Evidentemente había sido ella la que, sin consultar a Míster Roberts, hizo los arreglos para pasar el mensaje de aviso a su tribu mediante un código basado en el tambor.

El maestro de la escuela resultó sorprendentemente bien informado sobre el desarrollo histórico de las misiones adventistas en el país.

–Como parte de la enseñanza para los niños repetimos cada semana la historia de los pioneros. Cada niño sabe de memoria en qué forma se establecieron las diferentes estaciones misioneras. ¿Quiere escucharlo? –me preguntó.

Con visible satisfacción, llamó a un alumno de entre las filas y este repitió con voz clara cómo había sido la llegada del misionero Massa Noltze, en una barcaza, a la costa de Liberia. Era evidente: la trasmisión oral consecuente había logrado conservar cada uno de los detalles del pasado.

¡Impresionante! Escuchar de labios de un niño liberiano el relato de cómo mis padres habían arribado a su país fue algo conmovedor. ¡Estaba fascinado!

La casa principal de los misioneros en Liiwa ya no existía. Había sido incendiada y destruida por los hechiceros de la tribu de los Kpelle –un grupo étnico de la zona– a mediados de los años treinta. Pregunté a Gatai por el sitio.

–Conozco perfectamente el lugar donde ha estado ubicada la “gran casa blanca”, pero ahora está todo invadido y cubierto por los matorrales de la selva –me respondió.

De todas maneras, no me rendí e insistí:

–Quisiera ir a ese lugar, vayamos a esas ruinas, por favor.

Con machetes, algunos hombres de la zona nos abrieron laboriosamente el camino. Cuando llegamos, comprobé que Gatai estaba bien informada.
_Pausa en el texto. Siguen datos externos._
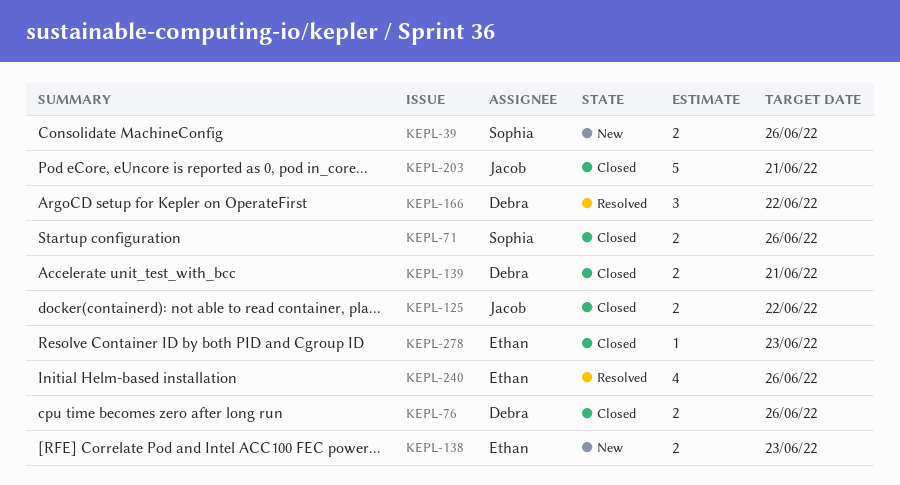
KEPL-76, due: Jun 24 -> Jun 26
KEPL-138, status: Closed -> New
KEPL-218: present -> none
Me encontré parado frente a los restos carbonizados de lo que alguna vez había sido mi lugar de nacimiento: allí estaban los hierros retorcidos y oxidados de la cama de mis padres, una cocina de hierro fundido con una todavía legible inscripción de “Stuttgart” y un pequeño montículo más alto y extendido de cenizas de lo que había sido una gran casa hecha de troncos.

¡Había llegado a la meta de mi viaje! Este había sido el desafío: las expectativas se habían cumplido. No sé durante cuánto tiempo permanecí en cuclillas, ensimismado, recordando lo que había sido y lo que ya no era más...

–No estés triste... –dijo Gatai con voz suave.

–Gracias –fue lo único que logré musitar.

Estaba emocionado ante estos mudos testigos. Ellos me hacían recordar a los intrépidos pioneros, quienes habían venido a este país para traer al pueblo liberiano el mensaje de un Redentor que los ama. Entre ellos estaban mis propios padres. Su confianza en Dios había sido más fuerte que el temor a los nativos incivilizados; más fuerte que el miedo a la selva, los animales salvajes y al calor tropical. Habían puesto fundamentos, con la certeza de que, con la ayuda de Dios, otros se encargarían de la cosecha.

Con el tiempo, las estaciones misioneras –sencillas, aunque bien organizadas– se desarrollaron. Seminaristas nativos, hijos de la misma tierra, fueron entrenados como pastores y continuaron con la labor. De los vacilantes comienzos resultaron escuelas reconocidas, una universidad, un hospital y una gran cantidad de iglesias adventistas en todo el país.